Vanderbilt’s new [IM]Perfection Project—a joint initiative of the Margaret Cuninggim Women’s Center and the Office of Wellness Programs & Alcohol Education designed to address mental health issues around the fear of failure—brought the perfect speaker to campus in February to help launch the effort: best-selling author and researcher Brené Brown.
In more than a decade of work at the University of Houston, Brown has consistently found that a quest for perfection feeds one’s shame and, in turn, depression, addiction and eating disorders. To combat this harmful cycle, we must learn to embrace our failure and vulnerabilities, she says. Her message has struck a nerve: Brown’s 2010 TEDx Houston talk, “The Power of Vulnerability,” is one of the top five most popular TED talks in the world, with more than 25 million views.
“We think that if we are perfect, we can avoid shame, blame and judgement.
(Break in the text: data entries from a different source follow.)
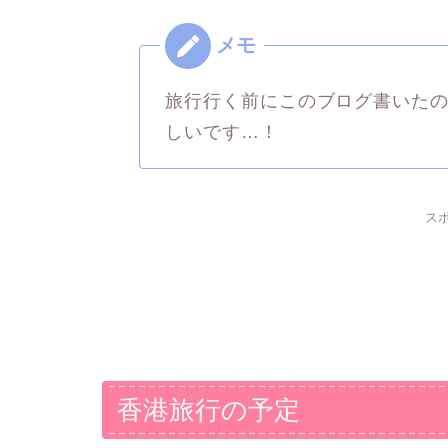
旅行行く前にこのブログ書いた
しいです…！
ス
香港旅行の予定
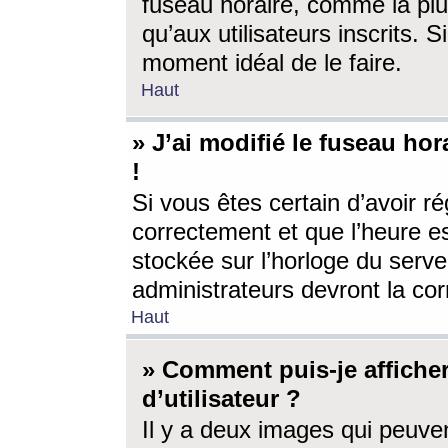
fuseau horaire, comme la plu
qu’aux utilisateurs inscrits. S
moment idéal de le faire.
Haut
» J’ai modifié le fuseau hor
!
Si vous êtes certain d’avoir ré
correctement et que l’heure es
stockée sur l’horloge du serveu
administrateurs devront la corr
Haut
» Comment puis-je affich
d’utilisateur ?
Il y a deux images qui peuve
Perfectionism does not equal excellence,” she told a capacity crowd at her Valentine’s Day appearance at Vanderbilt. “We have to stop comparing our lives to the Photoshopped lives we see on Facebook and Instagram. If you work to avoid failure, you’re only going to do what you’re good at. You are engineering smallness into your life.”
But don’t mistake vulnerability for weakness, Brown says. She believes vulnerability, which she describes as “showing up when you have no control over the outcome,” takes courage.
The popular speaker and author of best-sellers Rising Strong, Daring Greatly, and The Gifts of Imperfection draws strength from Teddy Roosevelt’s 1910 “Citizenship in a Republic” speech: “It is not the critic who counts; not the man who points out how the strong man stumbles, or where the doer of deeds could have done them better. The credit belongs to the man who is actually in the arena, whose face is marred by dust and sweat and blood; who strives valiantly; who errs, who comes short again and again … and who at the worst, if he fails, at least fails while daring greatly, so that his place shall never be with those cold and timid souls who neither know victory nor defeat.”
Or, as Brown summarizes the sentiment for a 21st-century audience: “If you live a brave life, you’re going to get your ass kicked. But don’t listen to the critics who aren’t in the arena. Find out for yourself what’s worth doing, even if you fail.”